I use titanic dataset in this project.
First, I split the train & test data :
training, testing = train_test_split(train, test_size=0.2, stratify=train['Survived'], random_state=0)
I try to find the best parameter for my decision tree by using GridSearchCV :
parameters = {
'criterion': ['gini', 'entropy'], # di buku, katanya kurang lebih sama
'min_samples_leaf': [1, 10, 20],
'max_depth': [3, 6, 9, 12],
'class_weight': [None, 'balanced'],
'max_features': [None, 'sqrt', 'log2'],
'presort': [True],
'random_state': [0]
}
clf = tree.DecisionTreeClassifier()
grid_obj = GridSearchCV(clf, parameters, cv=5, scoring='accuracy')
grid_obj = grid_obj.fit(X, y)
The above code, with cv=5
give me 80.4% accuracy on the test set, with 81.8% best_score_
.
Then I read that the best k-fold cv for most situation is 10, hence I changed the cv to 10 :
grid_obj = GridSearchCV(clf, parameters, cv=10, scoring='accuracy')
It gives me the new best_estimator_
parameter, but the result is worse. It only got 75.9% accuracy on the test set, with 82.8% best_score_
.
I'm wondering, why does this happened? The best_score_
returned by GridSearchCV
is almost equal but the test set accuracy decreased by 4.5%
Should I try many different cv
parameter each time I train a model?
I understood the basic process of k-fold CV, but not really understand what happened here.
Best Answer
Most probably you are just seeing the uncertainty of your performance estimation.
The cross validation estimates are subject to (at least)
Now the optimizer has 80 % of the data set, i.e. 1047 cases. If it observes 80 % accuracy, this estimate has about 77 - 82 % range for a 95 % confidence interval based on finite-number-of-tested-cases only. In other words, there may be a number of models in the optimization that the optimizer cannot really distinguish. It will pick a parameter set that appears to be the best but grid search does not guard against the variance sources discussed above. This causes further instability = variance on the model: the hyperparameter choice is then unstable (see also Cawley & Talbot's paper).

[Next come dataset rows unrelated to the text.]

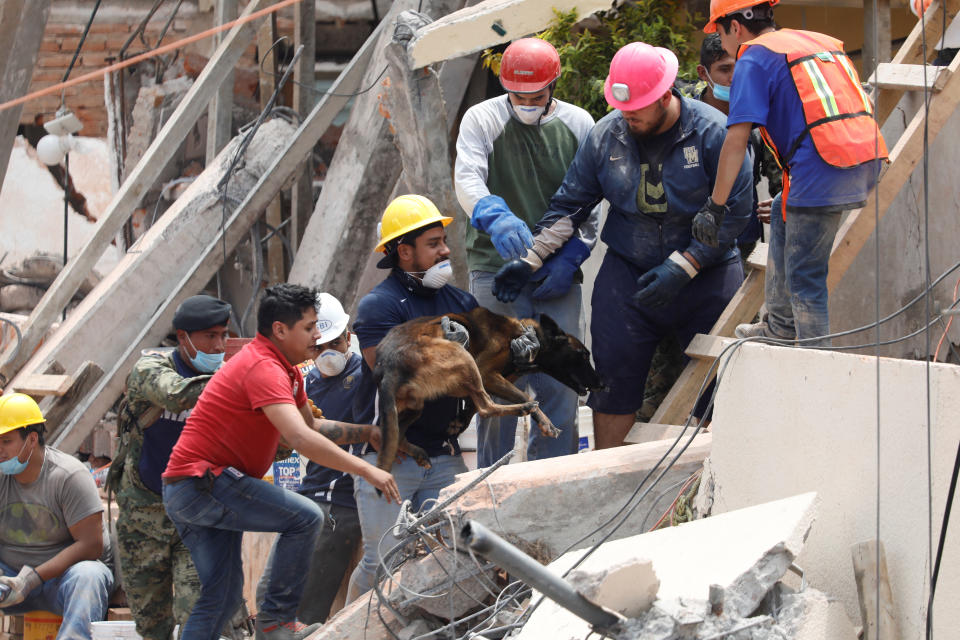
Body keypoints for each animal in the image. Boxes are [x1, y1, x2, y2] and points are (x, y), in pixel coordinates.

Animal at [374, 308, 604, 472]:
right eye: (583, 355)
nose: (602, 384)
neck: (522, 334)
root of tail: (388, 363)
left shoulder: (490, 379)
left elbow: (472, 405)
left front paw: (460, 421)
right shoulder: (484, 372)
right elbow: (519, 395)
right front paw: (546, 422)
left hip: (412, 407)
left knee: (388, 436)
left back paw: (417, 452)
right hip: (463, 357)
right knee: (487, 407)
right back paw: (523, 408)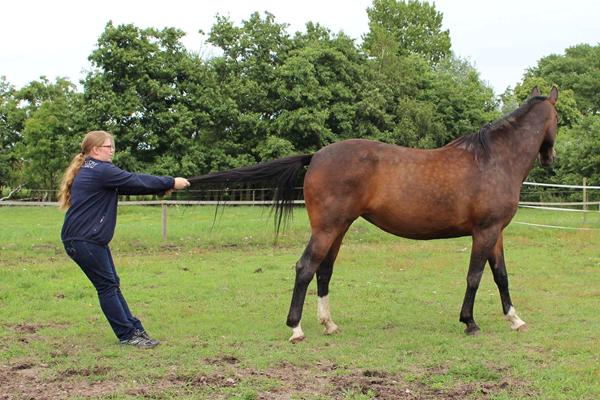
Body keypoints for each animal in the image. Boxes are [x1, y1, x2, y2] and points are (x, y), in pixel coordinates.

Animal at [190, 86, 560, 342]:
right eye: (559, 119)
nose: (551, 159)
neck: (493, 160)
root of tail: (317, 156)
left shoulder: (495, 232)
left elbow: (501, 276)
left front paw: (515, 319)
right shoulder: (484, 231)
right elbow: (475, 276)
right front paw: (469, 322)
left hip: (338, 229)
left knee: (324, 271)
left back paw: (329, 324)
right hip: (327, 229)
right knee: (305, 268)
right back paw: (296, 329)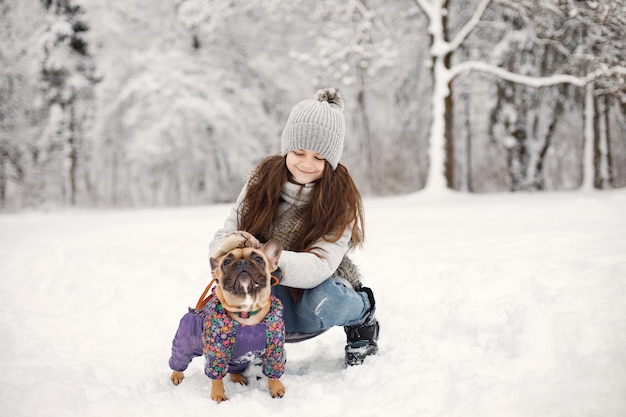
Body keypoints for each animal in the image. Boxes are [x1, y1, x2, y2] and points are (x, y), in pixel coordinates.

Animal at [166, 236, 282, 402]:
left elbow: (274, 369)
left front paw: (277, 388)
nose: (242, 262)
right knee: (179, 358)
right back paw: (176, 375)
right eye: (226, 262)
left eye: (258, 259)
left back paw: (237, 378)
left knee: (234, 368)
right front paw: (218, 395)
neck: (246, 312)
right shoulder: (217, 352)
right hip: (186, 342)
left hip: (239, 358)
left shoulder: (275, 349)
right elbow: (216, 376)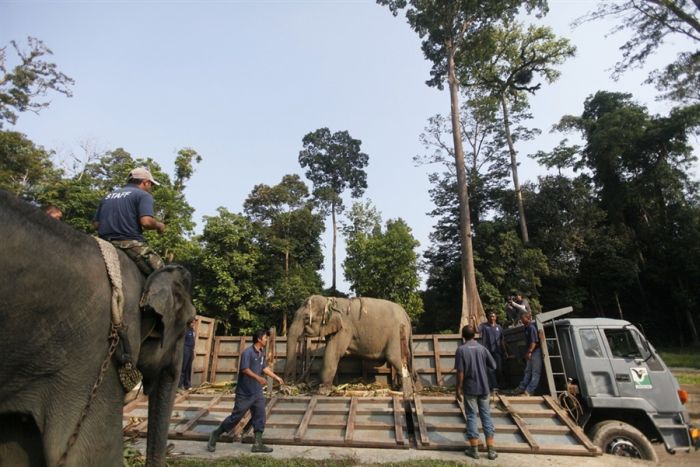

You can check this by running
GridSearchCV
several times with different CV splits and checking the distribution of observed test set accuracy (and also the returned hyperparameters).In addition, if the CVs were run with new splits into train and test set, already the variance due to testing accuracy with 262 cases can explain the observed difference. Or, statistically speaking, you cannot reject the null hypothesis that both models have equal performance.